Lina Then aus der 6. Klasse hat den gesamten englischen Text von „Imagine“ zwar nicht auf Anhieb verstanden, wohl aber die Botschaft dahinter: „In dem Lied geht es um Frieden und darum, etwas gegen den Hunger auf der Welt zu unternehmen.“
Da lag es für Schulleiter Achim Libischer nahe, für das Projekt auch die Partnerschule St. Joseph House of Hope mit ins Boot zu holen. Sein kenianischer Schulleiter-Kollege Charles Kyalo ließ sich sofort für die Idee begeistern, das Lied „Imagine“ auch mit seinen Schülern einzuspielen und Aufnahmen davon nach Mellrichstadt zu schicken. Wobei das St. Joseph House of Hope aufgrund des Corona-Lockdowns in Kenia momentan nur von zwei Klassen besucht werden kann. Diese waren allerdings mit vollem Einsatz dabei. „Die Verbindung mit Afrika macht das Ganze erst komplett“, meint Achim Libischer.

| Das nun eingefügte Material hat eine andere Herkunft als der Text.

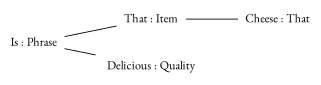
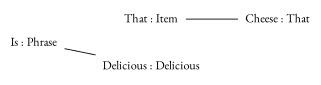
  graph {
    fontname="EB Garamond"
    rankdir=LR
    node [fontname="EB Garamond" shape=plaintext style=solid]
    edge [fontname="EB Garamond" style=solid]
    n1 [label="Is : Phrase"]
    n2 [label="That : Item"]
-   n3 [label="Delicious : Quality"]
+   n3 [label="Delicious : Delicious"]
    n4 [label="Cheese : That"]
-   n1 -- n2
    n1 -- n3
    n2 -- n4
  }
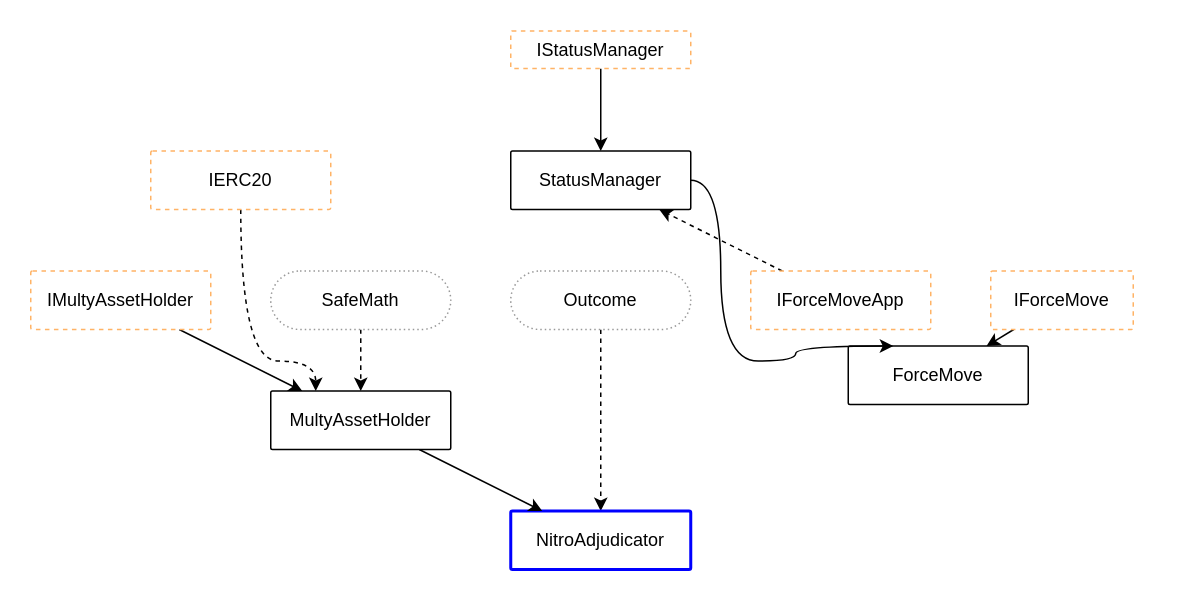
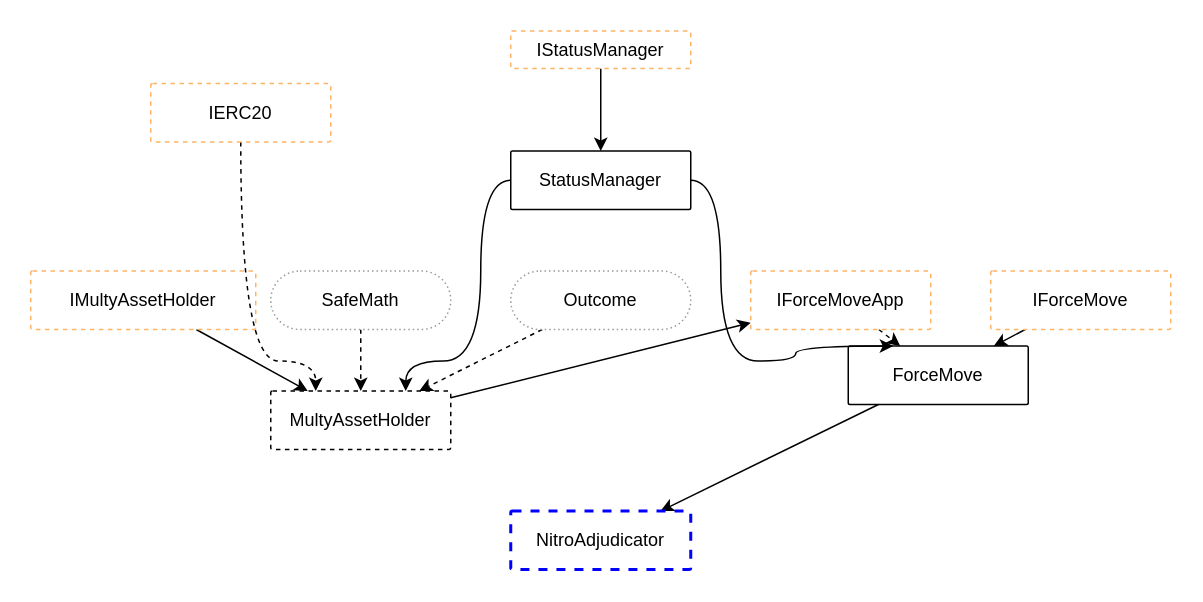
  <mxCell id="0" />
  <mxCell id="1" parent="0" />
+ <mxCell id="2" style="edgeStyle=none;html=1;" edge="1" parent="1" source="3" target="9"><mxGeometry relative="1" as="geometry" /></mxCell>
  <mxCell id="3" value="ForceMove" style="rounded=1;whiteSpace=wrap;html=1;arcSize=3;" parent="1" vertex="1"><mxGeometry x="565" y="230" width="120" height="39" as="geometry" /></mxCell>
  <mxCell id="4" style="edgeStyle=none;html=1;" edge="1" parent="1" source="5" target="11"><mxGeometry relative="1" as="geometry" /></mxCell>
- <mxCell id="5" value="IMultyAssetHolder" style="rounded=1;whiteSpace=wrap;html=1;arcSize=3;dashed=1;strokeColor=#FFB366;" vertex="1" parent="1"><mxGeometry x="20" y="180" width="120" height="39" as="geometry" /></mxCell>
- <mxCell id="7" style="edgeStyle=none;html=1;dashed=1;" edge="1" parent="1" source="8" target="9"><mxGeometry relative="1" as="geometry" /></mxCell>
+ <mxCell id="5" value="IMultyAssetHolder" style="rounded=1;whiteSpace=wrap;html=1;arcSize=3;dashed=1;strokeColor=#FFB366;" vertex="1" parent="1"><mxGeometry x="20" y="180" width="150" height="39" as="geometry" /></mxCell>
+ <mxCell id="6" style="html=1;dashed=1;" edge="1" parent="1" source="8" target="11"><mxGeometry relative="1" as="geometry" /></mxCell>
  <mxCell id="8" value="Outcome" style="rounded=1;whiteSpace=wrap;html=1;arcSize=50;strokeColor=#999999;dashed=1;dashPattern=1 2;" vertex="1" parent="1"><mxGeometry x="340" y="180" width="120" height="39" as="geometry" /></mxCell>
- <mxCell id="9" value="NitroAdjudicator" style="rounded=1;whiteSpace=wrap;html=1;arcSize=3;strokeWidth=2;strokeColor=#0000FF;" vertex="1" parent="1"><mxGeometry x="340" y="340" width="120" height="39" as="geometry" /></mxCell>
- <mxCell id="10" style="edgeStyle=none;html=1;" edge="1" parent="1" source="11" target="9"><mxGeometry relative="1" as="geometry" /></mxCell>
- <mxCell id="11" value="MultyAssetHolder" style="rounded=1;whiteSpace=wrap;html=1;arcSize=3;" vertex="1" parent="1"><mxGeometry x="180" y="260" width="120" height="39" as="geometry" /></mxCell>
+ <mxCell id="9" value="NitroAdjudicator" style="rounded=1;whiteSpace=wrap;html=1;arcSize=3;strokeWidth=2;strokeColor=#0000FF;dashed=1;" vertex="1" parent="1"><mxGeometry x="340" y="340" width="120" height="39" as="geometry" /></mxCell>
+ <mxCell id="10" style="edgeStyle=none;html=1;" edge="1" parent="1" source="11" target="20"><mxGeometry relative="1" as="geometry" /></mxCell>
+ <mxCell id="11" value="MultyAssetHolder" style="rounded=1;whiteSpace=wrap;html=1;arcSize=3;dashed=1;" vertex="1" parent="1"><mxGeometry x="180" y="260" width="120" height="39" as="geometry" /></mxCell>
  <mxCell id="12" style="edgeStyle=orthogonalEdgeStyle;curved=1;html=1;dashed=1;" edge="1" parent="1" source="13" target="11"><mxGeometry relative="1" as="geometry" /></mxCell>
  <mxCell id="13" value="SafeMath" style="rounded=1;whiteSpace=wrap;html=1;arcSize=50;strokeColor=#999999;dashed=1;dashPattern=1 2;" vertex="1" parent="1"><mxGeometry x="180" y="180" width="120" height="39" as="geometry" /></mxCell>
+ <mxCell id="14" style="edgeStyle=orthogonalEdgeStyle;curved=1;html=1;entryX=0.75;entryY=0;entryDx=0;entryDy=0;" edge="1" parent="1" source="16" target="11"><mxGeometry relative="1" as="geometry"><Array as="points"><mxPoint x="320" y="119" /><mxPoint x="320" y="240" /><mxPoint x="270" y="240" /></Array></mxGeometry></mxCell>
  <mxCell id="15" style="edgeStyle=orthogonalEdgeStyle;html=1;curved=1;entryX=0.25;entryY=0;entryDx=0;entryDy=0;" edge="1" parent="1" source="16" target="3"><mxGeometry relative="1" as="geometry"><Array as="points"><mxPoint x="480" y="119" /><mxPoint x="480" y="240" /><mxPoint x="530" y="240" /></Array></mxGeometry></mxCell>
  <mxCell id="16" value="StatusManager" style="rounded=1;whiteSpace=wrap;html=1;arcSize=3;" vertex="1" parent="1"><mxGeometry x="340" y="100" width="120" height="39" as="geometry" /></mxCell>
  <mxCell id="17" style="edgeStyle=none;html=1;" edge="1" parent="1" source="18" target="16"><mxGeometry relative="1" as="geometry" /></mxCell>
  <mxCell id="18" value="IStatusManager" style="rounded=1;whiteSpace=wrap;html=1;arcSize=3;dashed=1;strokeColor=#FFB366;" vertex="1" parent="1"><mxGeometry x="340" y="20" width="120" height="25" as="geometry" /></mxCell>
- <mxCell id="19" style="edgeStyle=none;html=1;dashed=1;" edge="1" parent="1" source="20" target="16"><mxGeometry relative="1" as="geometry" /></mxCell>
+ <mxCell id="19" style="edgeStyle=none;html=1;dashed=1;" edge="1" parent="1" source="20" target="3"><mxGeometry relative="1" as="geometry" /></mxCell>
  <mxCell id="20" value="IForceMoveApp" style="rounded=1;whiteSpace=wrap;html=1;arcSize=3;dashed=1;strokeColor=#FFB366;" vertex="1" parent="1"><mxGeometry x="500" y="180" width="120" height="39" as="geometry" /></mxCell>
  <mxCell id="21" style="edgeStyle=none;html=1;" edge="1" parent="1" source="22" target="3"><mxGeometry relative="1" as="geometry" /></mxCell>
- <mxCell id="22" value="IForceMove" style="rounded=1;whiteSpace=wrap;html=1;arcSize=3;dashed=1;strokeColor=#FFB366;" vertex="1" parent="1"><mxGeometry x="660" y="180" width="95" height="39" as="geometry" /></mxCell>
+ <mxCell id="22" value="IForceMove" style="rounded=1;whiteSpace=wrap;html=1;arcSize=3;dashed=1;strokeColor=#FFB366;" vertex="1" parent="1"><mxGeometry x="660" y="180" width="120" height="39" as="geometry" /></mxCell>
  <mxCell id="23" style="edgeStyle=orthogonalEdgeStyle;html=1;curved=1;entryX=0.25;entryY=0;entryDx=0;entryDy=0;dashed=1;" edge="1" parent="1" source="24" target="11"><mxGeometry relative="1" as="geometry"><Array as="points"><mxPoint x="160" y="240" /><mxPoint x="210" y="240" /></Array></mxGeometry></mxCell>
- <mxCell id="24" value="IERC20" style="rounded=1;whiteSpace=wrap;html=1;arcSize=3;dashed=1;strokeColor=#FFB366;" vertex="1" parent="1"><mxGeometry x="100" y="100" width="120" height="39" as="geometry" /></mxCell>
+ <mxCell id="24" value="IERC20" style="rounded=1;whiteSpace=wrap;html=1;arcSize=3;dashed=1;strokeColor=#FFB366;" vertex="1" parent="1"><mxGeometry x="100" y="55" width="120" height="39" as="geometry" /></mxCell>
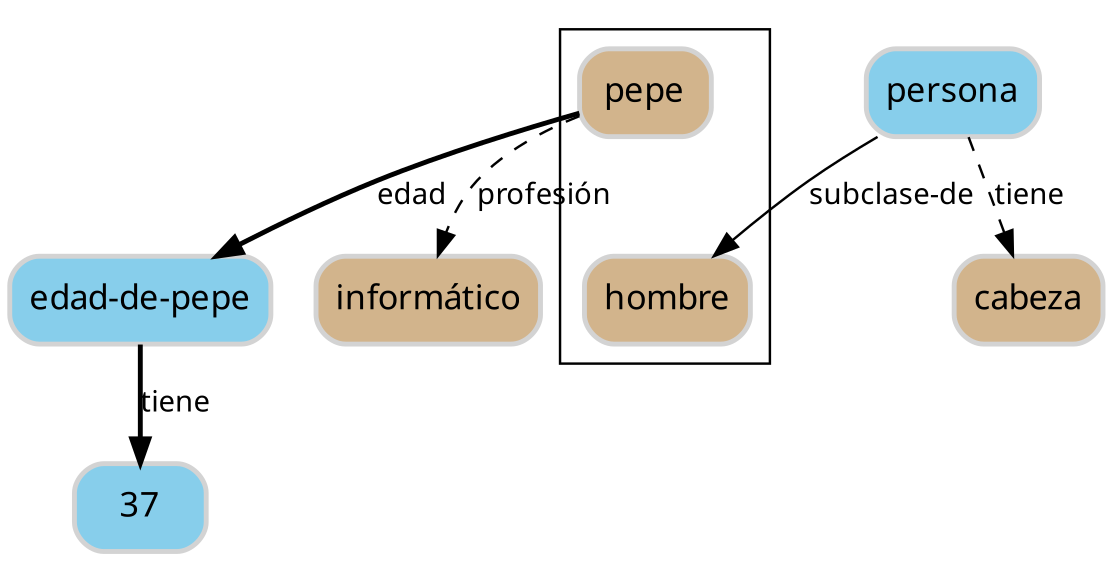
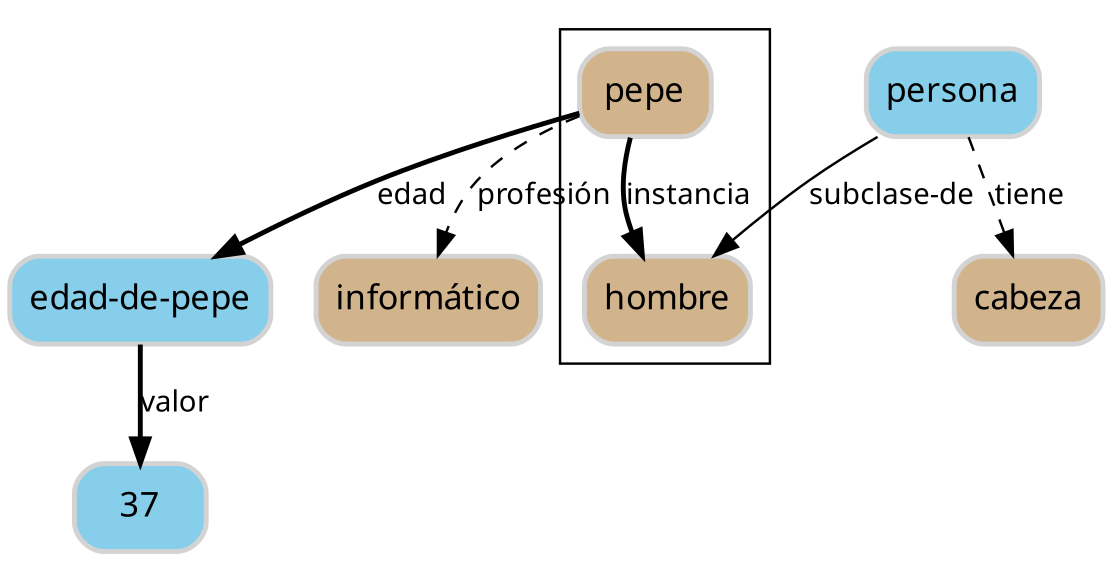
  digraph {
    node [color=lightgray fillcolor=tan fontname=Nimbus shape=box style="rounded,filled,bold"]
    edge [fontname=Nimbus fontsize=12 style=bold weight=2]
    n1 [label=pepe]
    n2 [label=hombre]
    n3 [label="informático"]
    n4 [fillcolor=skyblue label="edad-de-pepe"]
    n5 [fillcolor=skyblue label=37]
    n6 [fillcolor=skyblue label=persona]
    n7 [label=cabeza]
    subgraph cluster_1 {
      n1
      n2
    }
+   n1 -> n2 [label=instancia]
    n1 -> n3 [label="profesión" style=dashed]
    n1 -> n4 [label=edad]
-   n4 -> n5 [label=tiene]
+   n4 -> n5 [label=valor]
    n6 -> n2 [label="subclase-de" style=solid]
    n6 -> n7 [label=tiene style=dashed]
  }
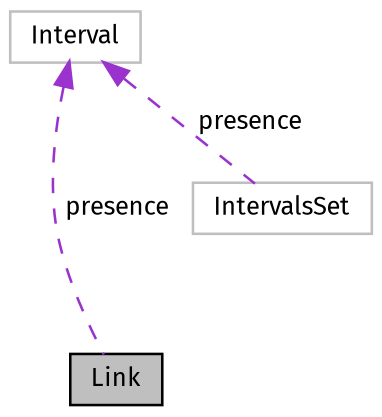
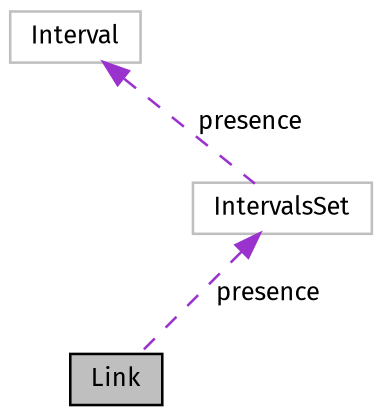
  digraph {
    fontname="Fira Sans"
    node [color=grey75 fillcolor=white fontname="Fira Sans" fontsize=10 shape=record style=filled]
    edge [color=darkorchid3 dir=back fontname="Fira Sans" fontsize=10 labelfontname=Helvetica labelfontsize=10 style=dashed]
    n1 [color=black fillcolor=grey75 fontcolor=black height=0.2 label=Link width=0.4]
    n2 [height=0.2 label=IntervalsSet width=0.4]
    n3 [height=0.2 label=Interval width=0.4]
-   n3 -> n1 [label=" presence"]
+   n2 -> n1 [label=" presence"]
    n3 -> n2 [label=" presence"]
  }
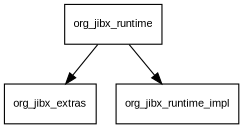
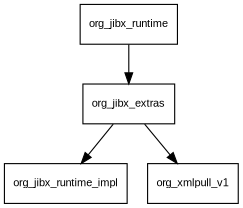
  digraph {
    fontname="Liberation Sans"
    node [fontname="Liberation Sans" fontsize=10.0 shape=box]
    edge [fontname="Liberation Sans"]
    org_jibx_extras
    org_jibx_runtime_impl
+   org_xmlpull_v1
    org_jibx_runtime
-   org_jibx_runtime -> org_jibx_runtime_impl
+   org_jibx_extras -> org_jibx_runtime_impl
+   org_jibx_extras -> org_xmlpull_v1
    org_jibx_runtime -> org_jibx_extras
  }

Einer durfte da zu guter Letzt nicht fehlen. Die Antwort auf eine WhatsApp-Anfrage von Achim Libischer an den Schulpaten Udo Lindenberg, ob er nicht auch eine Textzeile beisteuern will, kam prompt – für den prominenten Künstler, Bundesverdienstkreuzträger und Unicef-Botschafter war es Ehrensache, den letzten Satz einzusingen bzw. zu -sprechen und seine Sprachaufnahme an die Udo-Lindenberg-Mittelschule zu schicken: „I hope some day you will join us – and the world will live as one“: Ich hoffe, du wirst dich eines Tages uns anschließen – und die Welt wird leben als eine.
Stell dir vor – John Lennon könnte das noch erleben! Er wäre sicherlich verdammt stolz auf diese „Imagine“-Version einer Schule, bei der seine Friedensbotschaft zweifelsohne angekommen ist.